Well..., so now I am this simple guy from Maine and now I am making changes with a real curiosity about the result. I wrote earlier about finding Furutech Cable. That's another story altogether. I'll end with this, ... since my system has now taken advantage of this new dynamic and what I hear is, it seems the music from the sub amp and Denon amp is more detailed like the music has opened a little and it seems to have gathered more energy or uses available energy better. The music has a real and a definable sound stage with more detail and the overall presentation is more relaxed and detailed, it is like finding a sweet spot where everything works in synergy. The music is more believable 

Now I will say that though all of the descriptive adjectives are subjective and might be construed to show a bias and so you might say, I am hearing what I want to hear. Well I will simply say this, the adjectives are not placebo's I have been fed over the years. Psychology is something I enjoy immensely and I have tested for placebo and I have no transference issues and there are no counter-transference issues possible here. If the answer were as simple as placebo and/or transference it would make what I have to do very easy.

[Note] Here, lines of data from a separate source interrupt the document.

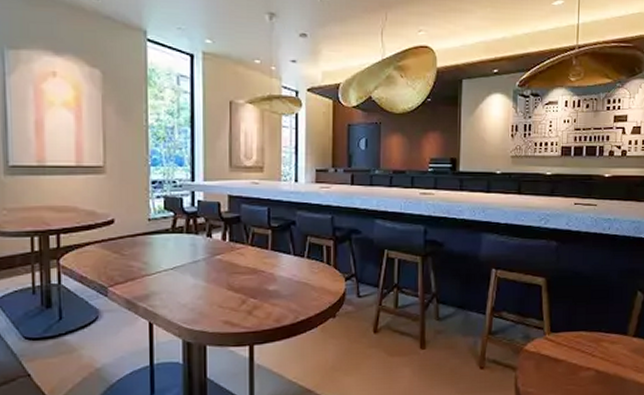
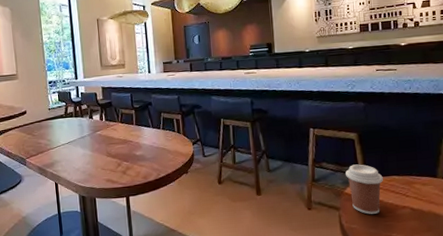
coffee cup: none [528,315,569,376] -> present [345,164,383,214]

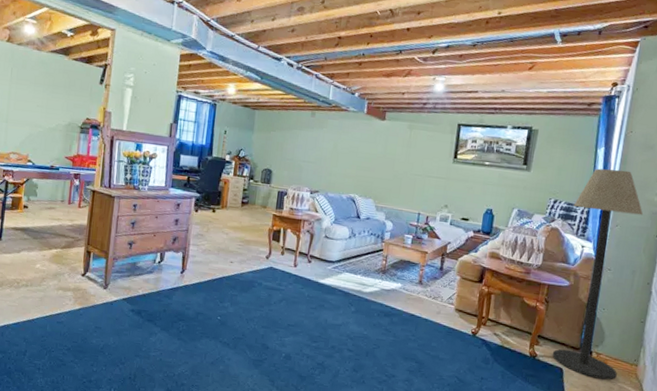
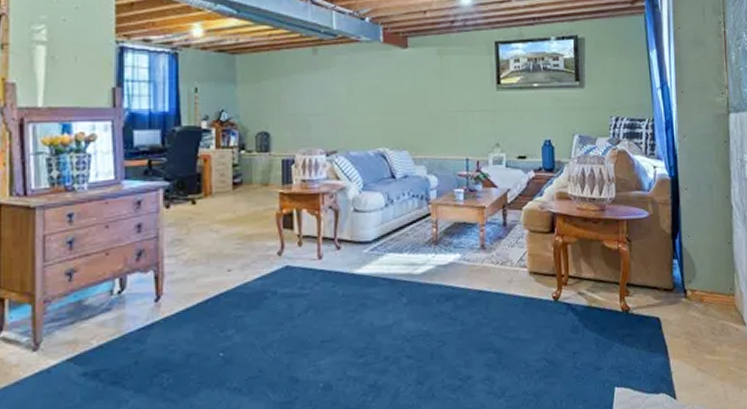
floor lamp: present [552,168,644,380] -> none [636,72,716,321]

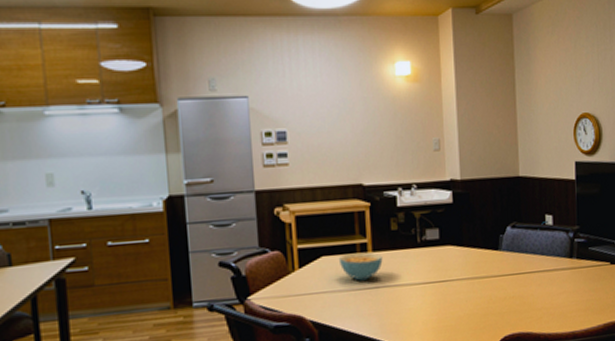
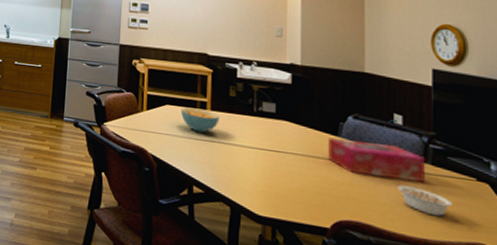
tissue box: none [490,247,572,286] -> present [328,138,425,182]
legume: none [550,284,594,308] -> present [397,184,454,217]

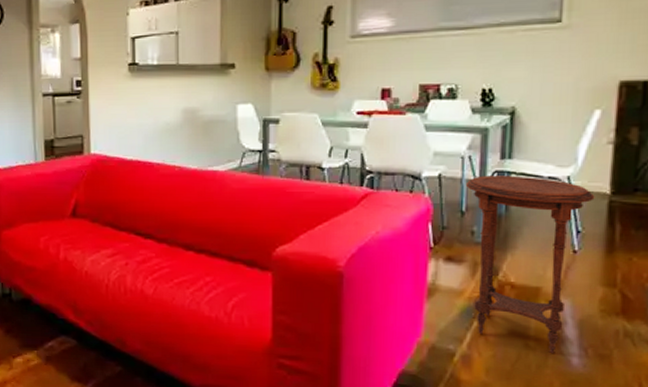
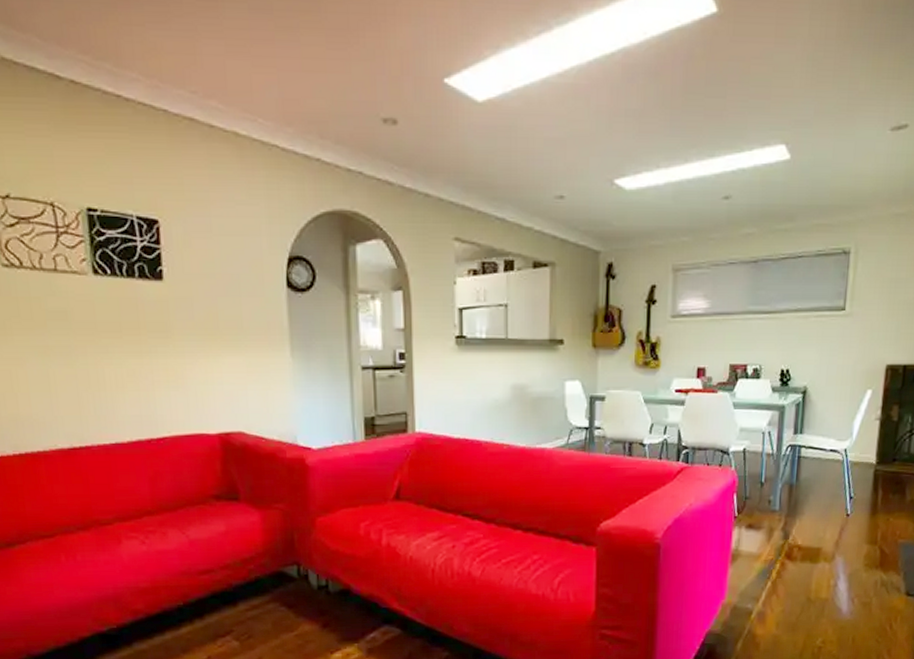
side table: present [465,175,595,354] -> none [765,449,865,605]

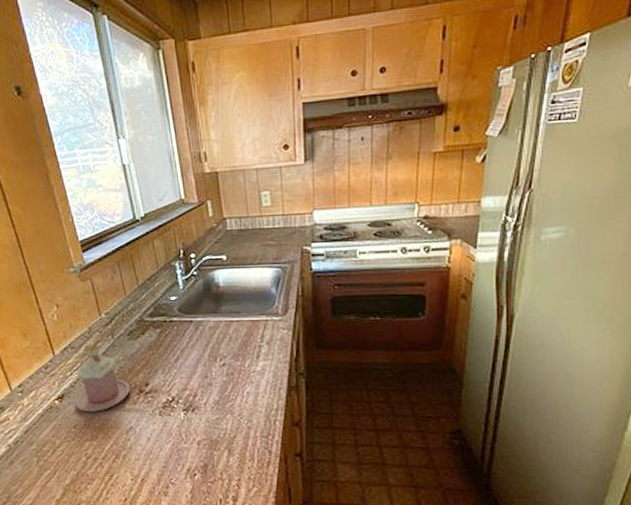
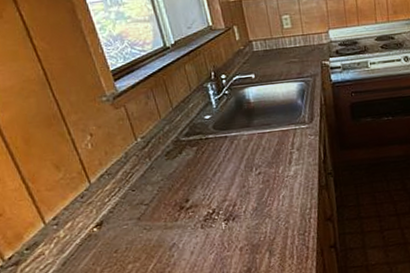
mug: present [75,344,131,412] -> none [115,168,171,235]

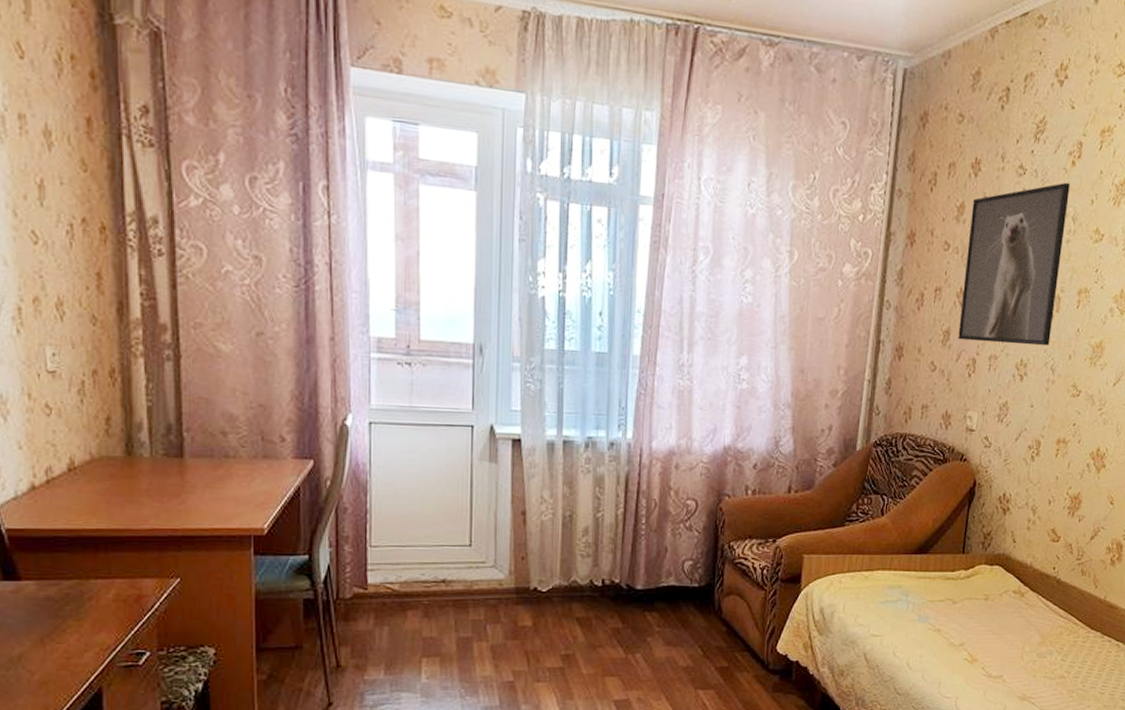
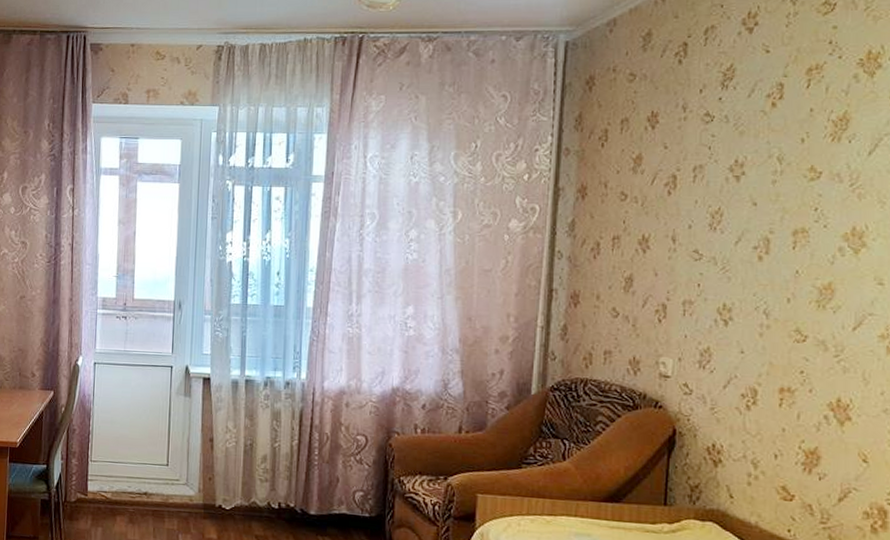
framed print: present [958,182,1070,347] -> none [643,124,771,290]

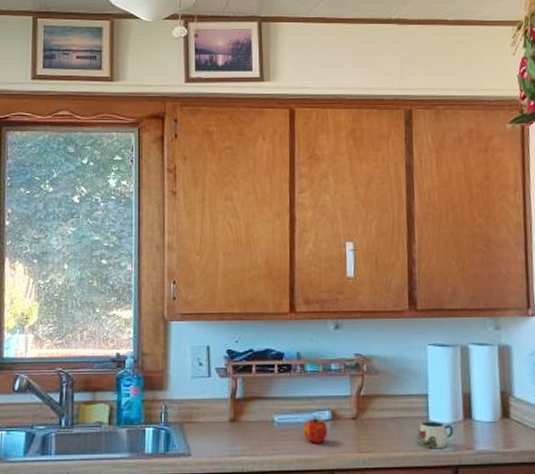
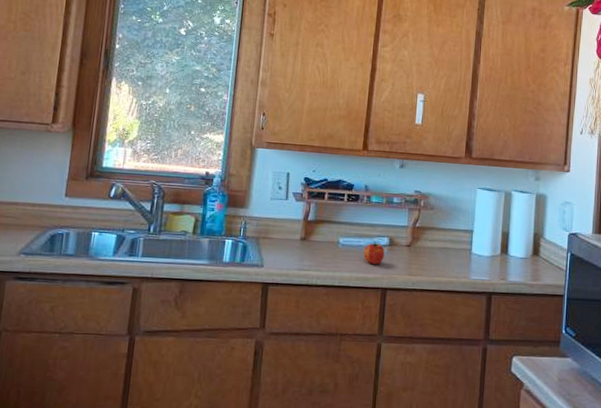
mug: present [418,421,453,449] -> none [460,253,491,278]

But, the proof for me is if I put the Monster cable back in the system the effect is radical and undeniable. 

What happened here and is this common? 

Sorry, this is longer than I hoped and I still have questions about room treatment, speaker placement.

Later.

Gregr:heehee:


----------



## recruit (May 9, 2009)

A well set up system will always yield good results, cabling is something that a lot of people cannot agree on, for me it is and always has been the Analogue section which results in a better sound than the cheaper out of the box cables, that is why I use Chord Cables on the speaker wire and Analogue Interconnects, as long as you are happy and feel that it has made an improvement that is all that matters :T


----------



## moggi1964 (Jun 7, 2008)

If it worked for you then it worked.

With so many variables in a setup (from the power supply through to the room itself and finally the auditory makeup of the individual) I am certain that sometimes things that we do not expect to make a difference can make a difference. Will your change work for everyone: very unlikely I would suggest but the fact you shared it means someone else may try it and gain some benefit too.

Sit back, relax and enjoy the music


----------